Multinomial classification example in Scala and Deep Learning with H2O
1 min readApr 22, 2017
Here is a sample for multinomial classification problem using H2O Deep Learning algorithm and iris data set in Scala language.
The following sample is for multinomial classification problem. This sample is created using Spark 2.1.0 with Sparkling Water 2.1.4.

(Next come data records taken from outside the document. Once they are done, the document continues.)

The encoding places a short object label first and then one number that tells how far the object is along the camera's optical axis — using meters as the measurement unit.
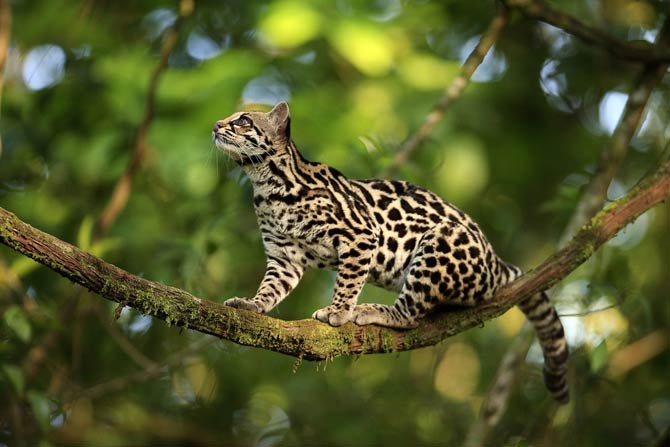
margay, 13.85
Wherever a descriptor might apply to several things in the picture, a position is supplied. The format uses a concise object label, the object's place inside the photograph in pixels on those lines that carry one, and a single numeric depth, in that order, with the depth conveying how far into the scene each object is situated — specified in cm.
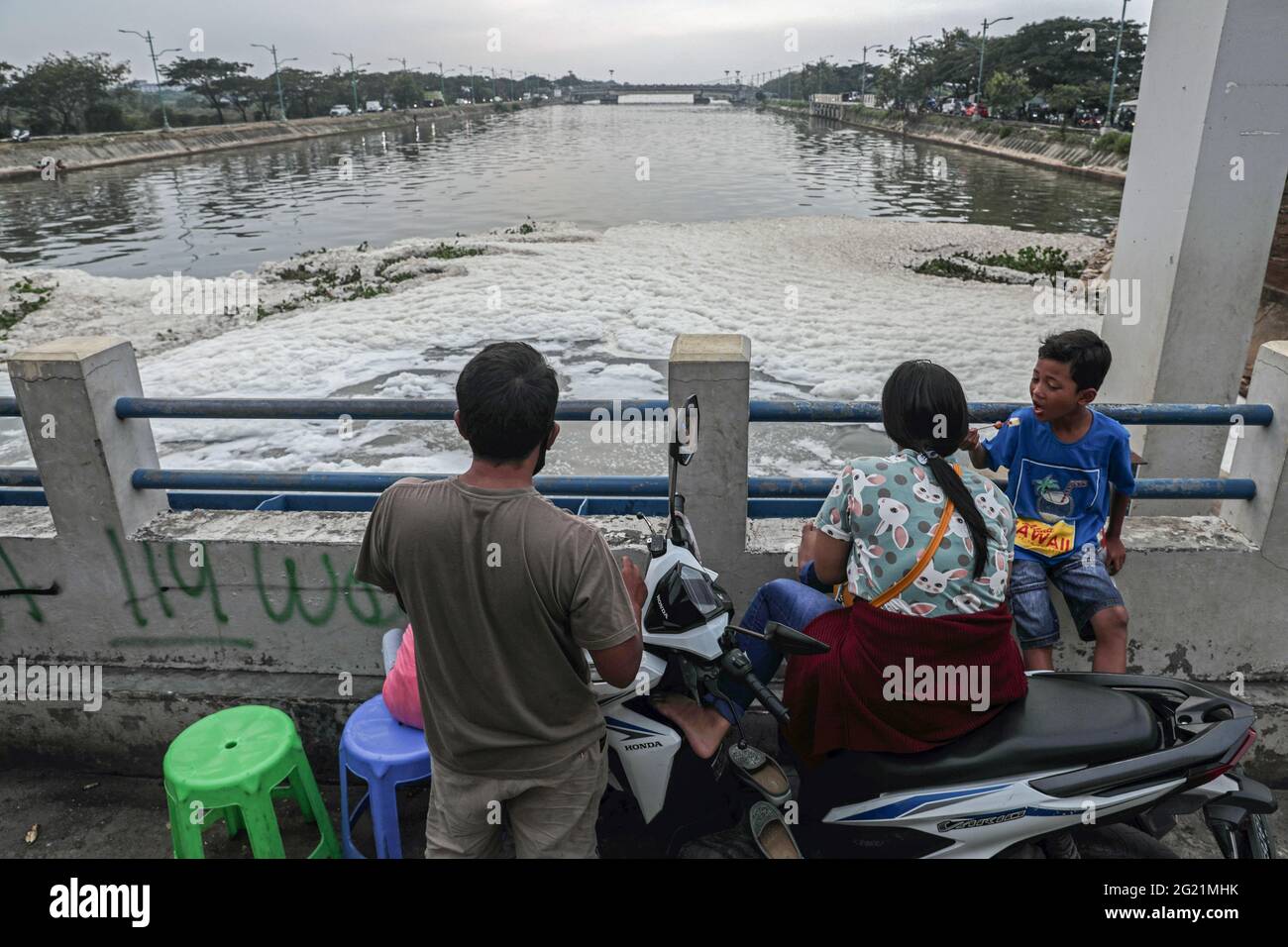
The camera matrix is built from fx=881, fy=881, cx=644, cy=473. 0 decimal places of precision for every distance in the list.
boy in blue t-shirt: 280
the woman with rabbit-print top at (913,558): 224
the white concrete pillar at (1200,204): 443
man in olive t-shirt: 193
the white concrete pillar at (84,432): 311
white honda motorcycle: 223
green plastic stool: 269
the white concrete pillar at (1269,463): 311
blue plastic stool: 273
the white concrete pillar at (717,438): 301
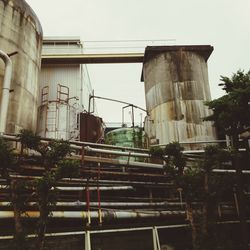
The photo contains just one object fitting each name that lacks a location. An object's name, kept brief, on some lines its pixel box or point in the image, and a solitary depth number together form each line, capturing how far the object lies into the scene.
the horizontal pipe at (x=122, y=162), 9.31
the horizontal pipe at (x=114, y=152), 8.96
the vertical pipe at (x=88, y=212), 7.42
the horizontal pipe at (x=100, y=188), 8.29
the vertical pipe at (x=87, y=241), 7.66
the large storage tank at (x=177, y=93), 15.47
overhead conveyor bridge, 19.70
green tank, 17.03
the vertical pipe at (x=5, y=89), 10.75
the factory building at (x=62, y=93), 17.86
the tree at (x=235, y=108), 9.77
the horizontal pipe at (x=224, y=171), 9.80
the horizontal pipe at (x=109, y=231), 7.10
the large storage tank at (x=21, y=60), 12.77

import org.apache.spark.h2o._
import water.support.SparkContextSupport.addFiles
import org.apache.spark.SparkFiles
import java.io.File
import water.support.{H2OFrameSupport, SparkContextSupport, ModelMetricsSupport}
import water.Key
import _root_.hex.deeplearning.DeepLearningModel
import _root_.hex.ModelMetricsMultinomial
val hc = H2OContext.getOrCreate(sc)
import hc._
import hc.implicits._
addFiles(sc, "/Users/avkashchauhan/smalldata/iris/iris.csv")
val irisData = new H2OFrame(new File(SparkFiles.get("iris.csv")))

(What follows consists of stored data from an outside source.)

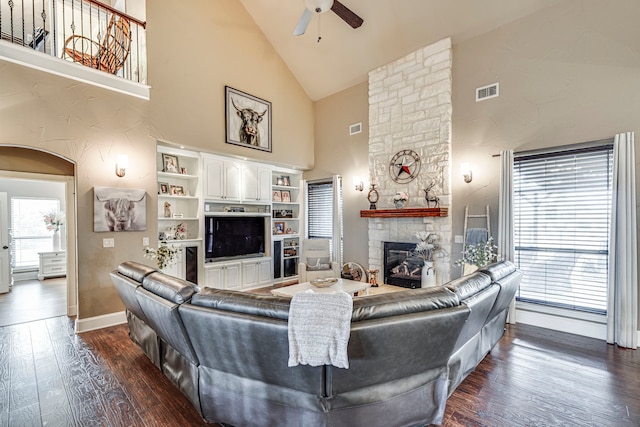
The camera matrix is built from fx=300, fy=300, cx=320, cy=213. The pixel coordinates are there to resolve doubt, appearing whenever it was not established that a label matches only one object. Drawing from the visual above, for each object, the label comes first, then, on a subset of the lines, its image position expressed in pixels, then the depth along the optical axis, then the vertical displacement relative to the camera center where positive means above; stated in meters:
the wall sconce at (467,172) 4.62 +0.57
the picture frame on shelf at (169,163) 5.16 +0.82
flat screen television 5.55 -0.51
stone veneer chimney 4.88 +1.36
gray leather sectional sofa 1.74 -0.93
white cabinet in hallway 6.88 -1.25
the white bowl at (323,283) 4.07 -1.00
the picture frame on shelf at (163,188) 5.17 +0.40
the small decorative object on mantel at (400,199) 5.30 +0.19
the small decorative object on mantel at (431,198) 4.93 +0.19
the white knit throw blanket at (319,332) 1.62 -0.66
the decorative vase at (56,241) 7.40 -0.74
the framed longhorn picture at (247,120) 5.54 +1.75
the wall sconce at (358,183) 6.05 +0.54
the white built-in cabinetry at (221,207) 5.21 +0.06
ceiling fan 3.74 +2.58
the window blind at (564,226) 3.64 -0.22
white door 5.68 -0.75
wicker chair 4.46 +2.48
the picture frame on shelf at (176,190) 5.30 +0.37
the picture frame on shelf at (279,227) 6.72 -0.39
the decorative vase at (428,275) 4.88 -1.07
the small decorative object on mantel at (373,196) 5.74 +0.26
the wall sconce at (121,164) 4.19 +0.65
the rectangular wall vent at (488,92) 4.41 +1.76
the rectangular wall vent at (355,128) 6.16 +1.69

val ratios = Array[Double](0.8)
val keys = Array[String]("train.hex", "valid.hex")
val frs = H2OFrameSupport.split(irisData, keys, ratios)

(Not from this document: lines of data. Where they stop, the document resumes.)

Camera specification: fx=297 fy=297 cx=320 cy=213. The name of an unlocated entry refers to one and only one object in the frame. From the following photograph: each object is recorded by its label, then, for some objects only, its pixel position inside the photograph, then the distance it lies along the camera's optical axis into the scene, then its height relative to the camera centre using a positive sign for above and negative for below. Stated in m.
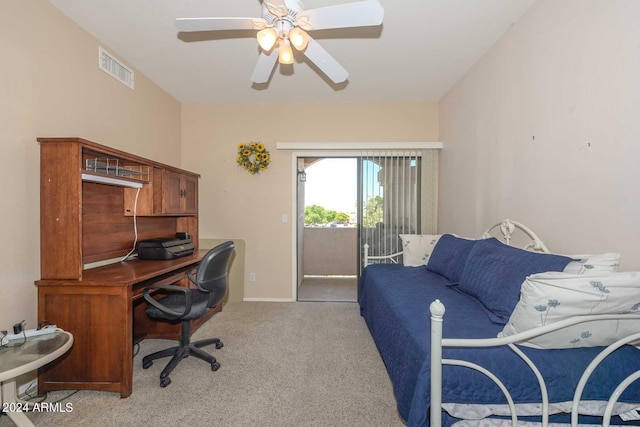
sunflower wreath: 3.82 +0.69
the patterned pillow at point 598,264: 1.39 -0.25
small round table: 1.35 -0.72
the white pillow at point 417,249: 3.21 -0.41
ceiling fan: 1.53 +1.04
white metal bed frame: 1.05 -0.56
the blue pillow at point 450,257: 2.39 -0.40
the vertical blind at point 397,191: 3.87 +0.26
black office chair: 2.09 -0.71
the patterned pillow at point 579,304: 1.11 -0.35
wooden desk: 1.88 -0.78
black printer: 2.71 -0.37
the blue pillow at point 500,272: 1.57 -0.36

val (train, valid) = (frs(0), frs(1))
def buildDLModel(train: Frame, valid: Frame, response: String,
epochs: Int = 10, l1: Double = 0.001, l2: Double = 0.0,
hidden: Array[Int] = Array[Int](200, 200))
(implicit h2oContext: H2OContext): DeepLearningModel = {
import h2oContext.implicits._
// Build a model
import _root_.hex.deeplearning.DeepLearning
import _root_.hex.deeplearning.DeepLearningModel.DeepLearningParameters
val dlParams = new DeepLearningParameters()
dlParams._train = train
dlParams._valid = valid
dlParams._response_column = response
dlParams._epochs = epochs
dlParams._l1 = l1
dlParams._hidden = hidden
// Create a job
val dl = new DeepLearning(dlParams, Key.make("dlModel.hex"))
dl.trainModel.get
}
// Note: The response column name is C5 here so passing:
val dlModel = buildDLModel(train, valid, 'C5)(hc)
// Collect model metrics and evaluate model quality
val trainMetrics = ModelMetricsSupport.modelMetrics[ModelMetricsMultinomial](dlModel, train)
val validMetrics = ModelMetricsSupport.modelMetrics[ModelMetricsMultinomial](dlModel, valid)
println(trainMetrics.rmse)
println(validMetrics.rmse)
println(trainMetrics.mse)
println(validMetrics.mse)
println(trainMetrics.r2)
println(validMetrics.r2)
Thats it, enjoy.